WHAT IS HOME: la storia di Renato

WHAT IS HOME: la storia di Renato

Oggi Renato Ferrero, 52 anni, due passaporti, uno argentino l’altro italiano, è un video-maker e regista riconosciuto. I suoi clienti sono Feltrinelli, Axa, Banca Intesa, grandi marchi dell’editoria e dell’imprenditoria. Proprio grazie alla sua duplice nazionalità, la strada per cercare la propria affermazione e trovare un ruolo nel suo nuovo Paese non è stata più complicata di quella di tanti altri italiani della sua età. «Certo, a differenza loro, quando mi sono trasferito a Milano da Buenos Aires, avevo meno informazioni, anche perché allora non c’era internet e per conoscere le opportunità che offre un luogo, ci dovevi proprio andare. Ma ho recuperato in fretta. Oggi sarebbe stato tutto più semplice e questo mi fa pensare a quanta energia e creatività disperdiamo, alzando barriere per difenderci da pericoli e rischi infintamente minori delle opportunità che una più libera circolazione delle persone potrebbe presentare. Anche se mi rendo conto che in tempi di Coronavirus questa affermazione può sembrare controcorrente», spiega.

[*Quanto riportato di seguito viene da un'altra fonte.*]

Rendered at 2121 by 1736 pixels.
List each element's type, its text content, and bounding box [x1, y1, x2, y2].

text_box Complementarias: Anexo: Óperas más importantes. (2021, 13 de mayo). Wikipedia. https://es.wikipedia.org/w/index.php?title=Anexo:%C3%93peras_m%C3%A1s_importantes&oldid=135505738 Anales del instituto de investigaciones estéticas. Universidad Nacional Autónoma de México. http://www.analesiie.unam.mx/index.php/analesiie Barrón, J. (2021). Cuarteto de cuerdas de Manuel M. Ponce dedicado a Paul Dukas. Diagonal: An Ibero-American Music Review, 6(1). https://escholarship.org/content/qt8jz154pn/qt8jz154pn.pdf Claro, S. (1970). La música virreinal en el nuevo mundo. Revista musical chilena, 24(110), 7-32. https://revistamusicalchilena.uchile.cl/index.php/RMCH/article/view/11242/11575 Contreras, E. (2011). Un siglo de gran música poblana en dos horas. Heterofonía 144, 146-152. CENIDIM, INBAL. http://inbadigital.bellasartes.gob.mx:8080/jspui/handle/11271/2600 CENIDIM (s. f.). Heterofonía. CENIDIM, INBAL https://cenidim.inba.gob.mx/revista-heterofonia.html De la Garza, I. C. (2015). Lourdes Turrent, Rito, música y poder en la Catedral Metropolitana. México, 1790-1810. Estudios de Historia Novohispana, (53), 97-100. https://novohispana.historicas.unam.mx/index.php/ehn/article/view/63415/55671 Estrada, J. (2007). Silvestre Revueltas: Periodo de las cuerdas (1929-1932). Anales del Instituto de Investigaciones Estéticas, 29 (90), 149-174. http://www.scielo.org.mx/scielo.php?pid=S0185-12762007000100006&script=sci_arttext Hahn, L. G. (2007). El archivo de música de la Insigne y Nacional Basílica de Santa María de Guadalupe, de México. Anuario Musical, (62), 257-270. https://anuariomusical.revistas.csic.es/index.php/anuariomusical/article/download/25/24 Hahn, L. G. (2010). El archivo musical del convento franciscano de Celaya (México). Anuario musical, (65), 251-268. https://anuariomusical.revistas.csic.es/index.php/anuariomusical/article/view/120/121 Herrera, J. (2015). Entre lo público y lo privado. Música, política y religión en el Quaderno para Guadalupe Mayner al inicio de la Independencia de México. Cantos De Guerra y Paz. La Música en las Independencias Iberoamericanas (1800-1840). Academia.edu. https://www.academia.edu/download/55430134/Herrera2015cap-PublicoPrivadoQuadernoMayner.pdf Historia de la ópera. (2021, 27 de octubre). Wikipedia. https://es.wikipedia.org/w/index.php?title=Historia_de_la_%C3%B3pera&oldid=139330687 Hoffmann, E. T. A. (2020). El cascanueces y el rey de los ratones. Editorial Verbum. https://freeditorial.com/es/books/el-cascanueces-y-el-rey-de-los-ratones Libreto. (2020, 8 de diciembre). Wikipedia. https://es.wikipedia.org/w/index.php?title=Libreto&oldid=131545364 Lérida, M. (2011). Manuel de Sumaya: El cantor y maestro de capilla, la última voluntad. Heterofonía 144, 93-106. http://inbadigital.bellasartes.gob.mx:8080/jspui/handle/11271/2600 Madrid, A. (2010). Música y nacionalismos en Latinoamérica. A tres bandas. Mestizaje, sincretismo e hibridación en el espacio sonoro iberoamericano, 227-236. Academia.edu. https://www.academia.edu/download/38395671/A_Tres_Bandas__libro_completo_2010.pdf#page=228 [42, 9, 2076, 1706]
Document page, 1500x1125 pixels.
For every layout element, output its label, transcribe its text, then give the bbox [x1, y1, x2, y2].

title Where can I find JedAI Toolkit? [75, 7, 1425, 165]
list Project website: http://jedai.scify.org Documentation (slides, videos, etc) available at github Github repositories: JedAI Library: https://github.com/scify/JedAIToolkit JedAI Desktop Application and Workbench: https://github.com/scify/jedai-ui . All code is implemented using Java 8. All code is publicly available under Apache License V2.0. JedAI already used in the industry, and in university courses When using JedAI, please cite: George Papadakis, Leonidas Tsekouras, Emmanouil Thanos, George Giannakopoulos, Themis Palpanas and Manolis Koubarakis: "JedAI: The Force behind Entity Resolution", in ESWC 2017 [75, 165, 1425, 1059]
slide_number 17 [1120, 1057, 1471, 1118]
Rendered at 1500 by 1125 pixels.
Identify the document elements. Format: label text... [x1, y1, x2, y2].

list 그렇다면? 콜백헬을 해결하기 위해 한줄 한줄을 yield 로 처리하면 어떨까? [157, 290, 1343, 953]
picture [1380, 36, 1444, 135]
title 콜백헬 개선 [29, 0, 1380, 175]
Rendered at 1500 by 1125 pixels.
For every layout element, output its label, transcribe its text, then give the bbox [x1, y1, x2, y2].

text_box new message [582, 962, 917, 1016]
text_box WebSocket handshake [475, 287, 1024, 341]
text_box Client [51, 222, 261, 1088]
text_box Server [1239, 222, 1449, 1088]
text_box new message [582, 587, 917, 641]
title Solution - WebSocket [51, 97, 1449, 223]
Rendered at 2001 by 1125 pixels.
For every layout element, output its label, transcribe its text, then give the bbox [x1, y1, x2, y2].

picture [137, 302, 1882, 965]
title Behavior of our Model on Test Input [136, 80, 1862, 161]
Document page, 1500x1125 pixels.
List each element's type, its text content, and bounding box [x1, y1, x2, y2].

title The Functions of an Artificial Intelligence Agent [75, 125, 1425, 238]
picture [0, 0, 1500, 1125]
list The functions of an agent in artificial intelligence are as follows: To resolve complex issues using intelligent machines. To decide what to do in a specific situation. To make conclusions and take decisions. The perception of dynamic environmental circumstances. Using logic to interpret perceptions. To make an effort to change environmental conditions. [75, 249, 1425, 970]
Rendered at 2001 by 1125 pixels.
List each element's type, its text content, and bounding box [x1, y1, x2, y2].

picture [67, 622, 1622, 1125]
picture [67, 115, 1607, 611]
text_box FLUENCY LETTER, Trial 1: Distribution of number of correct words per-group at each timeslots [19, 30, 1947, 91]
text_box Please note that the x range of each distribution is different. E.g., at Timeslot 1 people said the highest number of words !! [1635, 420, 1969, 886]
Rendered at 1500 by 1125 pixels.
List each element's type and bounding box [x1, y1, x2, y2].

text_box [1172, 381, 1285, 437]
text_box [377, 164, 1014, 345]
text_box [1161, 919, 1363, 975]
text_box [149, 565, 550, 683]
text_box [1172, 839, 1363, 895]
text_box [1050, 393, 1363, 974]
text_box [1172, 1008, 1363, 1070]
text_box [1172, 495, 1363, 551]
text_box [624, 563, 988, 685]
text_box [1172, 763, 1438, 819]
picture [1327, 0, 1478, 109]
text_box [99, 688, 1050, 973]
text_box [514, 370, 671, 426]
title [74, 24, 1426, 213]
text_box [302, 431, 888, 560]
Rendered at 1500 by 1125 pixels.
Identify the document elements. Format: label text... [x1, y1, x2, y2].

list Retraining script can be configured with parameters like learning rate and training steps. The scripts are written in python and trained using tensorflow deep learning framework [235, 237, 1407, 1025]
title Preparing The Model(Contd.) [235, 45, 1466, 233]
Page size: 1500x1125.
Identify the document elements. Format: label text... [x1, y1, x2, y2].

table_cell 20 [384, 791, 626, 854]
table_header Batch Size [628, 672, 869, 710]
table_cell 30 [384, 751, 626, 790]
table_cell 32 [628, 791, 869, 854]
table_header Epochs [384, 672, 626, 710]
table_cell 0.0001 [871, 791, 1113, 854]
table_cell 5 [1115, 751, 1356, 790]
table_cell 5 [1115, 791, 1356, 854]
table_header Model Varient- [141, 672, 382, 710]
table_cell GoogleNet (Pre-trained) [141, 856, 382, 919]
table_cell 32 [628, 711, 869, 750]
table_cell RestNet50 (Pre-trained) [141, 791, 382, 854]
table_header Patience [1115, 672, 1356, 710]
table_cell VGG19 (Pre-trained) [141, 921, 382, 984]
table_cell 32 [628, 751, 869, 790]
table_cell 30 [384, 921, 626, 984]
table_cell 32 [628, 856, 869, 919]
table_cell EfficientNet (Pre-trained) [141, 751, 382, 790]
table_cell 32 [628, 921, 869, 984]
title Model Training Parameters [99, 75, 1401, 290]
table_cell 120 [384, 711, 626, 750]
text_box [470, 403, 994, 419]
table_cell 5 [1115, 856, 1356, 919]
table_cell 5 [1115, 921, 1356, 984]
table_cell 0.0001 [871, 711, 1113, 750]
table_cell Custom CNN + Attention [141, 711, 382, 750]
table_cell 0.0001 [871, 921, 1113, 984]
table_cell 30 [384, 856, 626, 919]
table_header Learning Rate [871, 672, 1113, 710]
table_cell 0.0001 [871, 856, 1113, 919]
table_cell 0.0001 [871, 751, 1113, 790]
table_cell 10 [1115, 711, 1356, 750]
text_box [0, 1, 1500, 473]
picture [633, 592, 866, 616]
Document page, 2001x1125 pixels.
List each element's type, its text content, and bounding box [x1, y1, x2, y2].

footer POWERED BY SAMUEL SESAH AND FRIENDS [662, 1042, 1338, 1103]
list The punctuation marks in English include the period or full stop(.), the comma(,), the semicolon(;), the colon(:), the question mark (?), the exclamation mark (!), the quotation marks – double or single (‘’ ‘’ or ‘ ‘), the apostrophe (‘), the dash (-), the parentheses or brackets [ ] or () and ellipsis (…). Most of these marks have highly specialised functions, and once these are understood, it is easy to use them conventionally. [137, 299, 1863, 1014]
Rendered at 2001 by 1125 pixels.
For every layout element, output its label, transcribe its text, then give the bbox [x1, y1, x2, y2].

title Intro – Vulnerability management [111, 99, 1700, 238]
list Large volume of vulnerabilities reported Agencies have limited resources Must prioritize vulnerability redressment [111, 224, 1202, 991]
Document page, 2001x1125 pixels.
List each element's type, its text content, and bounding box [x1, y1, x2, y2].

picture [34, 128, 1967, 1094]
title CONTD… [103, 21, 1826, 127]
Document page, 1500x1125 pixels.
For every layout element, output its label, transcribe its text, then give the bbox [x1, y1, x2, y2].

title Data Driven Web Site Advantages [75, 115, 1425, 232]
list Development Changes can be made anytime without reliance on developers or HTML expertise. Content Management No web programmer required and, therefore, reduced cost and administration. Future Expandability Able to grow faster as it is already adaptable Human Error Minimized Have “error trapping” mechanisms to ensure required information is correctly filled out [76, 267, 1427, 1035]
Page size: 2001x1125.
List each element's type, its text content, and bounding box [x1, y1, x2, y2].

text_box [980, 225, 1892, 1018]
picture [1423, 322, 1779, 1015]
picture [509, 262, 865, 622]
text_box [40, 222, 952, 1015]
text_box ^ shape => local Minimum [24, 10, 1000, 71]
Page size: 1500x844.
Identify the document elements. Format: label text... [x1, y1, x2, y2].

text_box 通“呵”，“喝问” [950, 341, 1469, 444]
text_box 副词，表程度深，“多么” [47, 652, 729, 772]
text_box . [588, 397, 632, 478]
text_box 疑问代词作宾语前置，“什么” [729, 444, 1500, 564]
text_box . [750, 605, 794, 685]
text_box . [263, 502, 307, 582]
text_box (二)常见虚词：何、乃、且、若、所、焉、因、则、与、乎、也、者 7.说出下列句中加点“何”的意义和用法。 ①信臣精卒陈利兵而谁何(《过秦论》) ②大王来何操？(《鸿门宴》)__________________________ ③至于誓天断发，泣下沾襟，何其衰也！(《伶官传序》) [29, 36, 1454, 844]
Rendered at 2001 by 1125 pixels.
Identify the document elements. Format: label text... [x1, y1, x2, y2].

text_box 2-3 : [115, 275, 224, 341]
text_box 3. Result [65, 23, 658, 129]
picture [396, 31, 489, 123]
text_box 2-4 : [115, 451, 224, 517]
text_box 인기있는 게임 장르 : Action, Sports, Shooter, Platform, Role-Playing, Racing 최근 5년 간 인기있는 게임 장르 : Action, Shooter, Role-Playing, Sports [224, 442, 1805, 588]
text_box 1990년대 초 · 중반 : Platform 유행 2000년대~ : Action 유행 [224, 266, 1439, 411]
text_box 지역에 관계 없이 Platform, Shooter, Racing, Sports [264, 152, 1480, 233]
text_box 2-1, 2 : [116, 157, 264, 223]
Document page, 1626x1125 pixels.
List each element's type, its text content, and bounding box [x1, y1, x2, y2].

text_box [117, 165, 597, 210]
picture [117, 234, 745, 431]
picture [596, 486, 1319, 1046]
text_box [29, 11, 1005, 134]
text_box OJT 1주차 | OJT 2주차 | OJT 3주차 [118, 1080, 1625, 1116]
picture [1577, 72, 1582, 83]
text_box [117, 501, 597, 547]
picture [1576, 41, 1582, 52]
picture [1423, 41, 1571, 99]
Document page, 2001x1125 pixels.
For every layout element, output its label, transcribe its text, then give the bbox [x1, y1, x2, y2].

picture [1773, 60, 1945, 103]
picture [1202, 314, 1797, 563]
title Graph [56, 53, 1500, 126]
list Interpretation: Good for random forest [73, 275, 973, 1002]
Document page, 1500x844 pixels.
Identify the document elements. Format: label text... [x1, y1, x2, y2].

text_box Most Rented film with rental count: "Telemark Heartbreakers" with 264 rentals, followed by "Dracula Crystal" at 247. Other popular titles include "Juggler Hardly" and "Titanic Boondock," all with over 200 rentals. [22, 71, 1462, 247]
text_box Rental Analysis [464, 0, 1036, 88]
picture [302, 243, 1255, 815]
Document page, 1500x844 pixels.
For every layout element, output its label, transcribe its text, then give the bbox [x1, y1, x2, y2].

Renato, nonno piemontese come il suo cognome lascia intendere, giunge a Milano nel ’91 a seguito del padre che accetta un incarico come ricercatore alla Facoltà di Fisica. «Avevo 24 anni, a Buenos Aires, studiavo Scienze delle comunicazioni all’Università e quando sono arrivato l’anno accademico era già iniziato. Così mi sono fermato un anno. Ma quella pausa mi ho dato il tempo necessario per migliorare il mio italiano e guardarmi attorno. In questo modo ho scoperto che a Milano esisteva una scuola di cinema con un orientamento molto pragmatico, che era proprio quello che mi interessava e che non ero riuscito a trovare in Argentina. Mi sono iscritto e quattro anni dopo ho terminato gli studi. È stato un periodo molto stimolante, ho conosciuto tante persone che sono oggi i miei amici».    

Subito dopo la specializzazione i primi lavori per agenzie pubblicitarie e la Tv. Poi il matrimonio con Anna e la nascita della figlia, che con la moglie decide di chiamare Karihna, che significa “incanto”, nella lingua degli indios argentini.

«Sono stato un migrante privilegiato. I miei stessi connazionali che sono arrivati dopo di me, agli inizi degli anni 2000 in seguito al crack economico del Paese, hanno avuto molte più difficoltà. La mia esperienza mi dice però che quando si parte, bisogna avere un progetto. La mia migrazione non riuscita non è stata quella dall’Argentina all’Italia. Ma quella da Milano a Londra, dove anche io come molti miei coetanei di allora avevo cercato di dare un svolta alla mia vita subito dopo gli studi. Non è andata bene, perché non avevano un’idea chiara e sono tonato in Italia un po’ con la coda tra le gambe».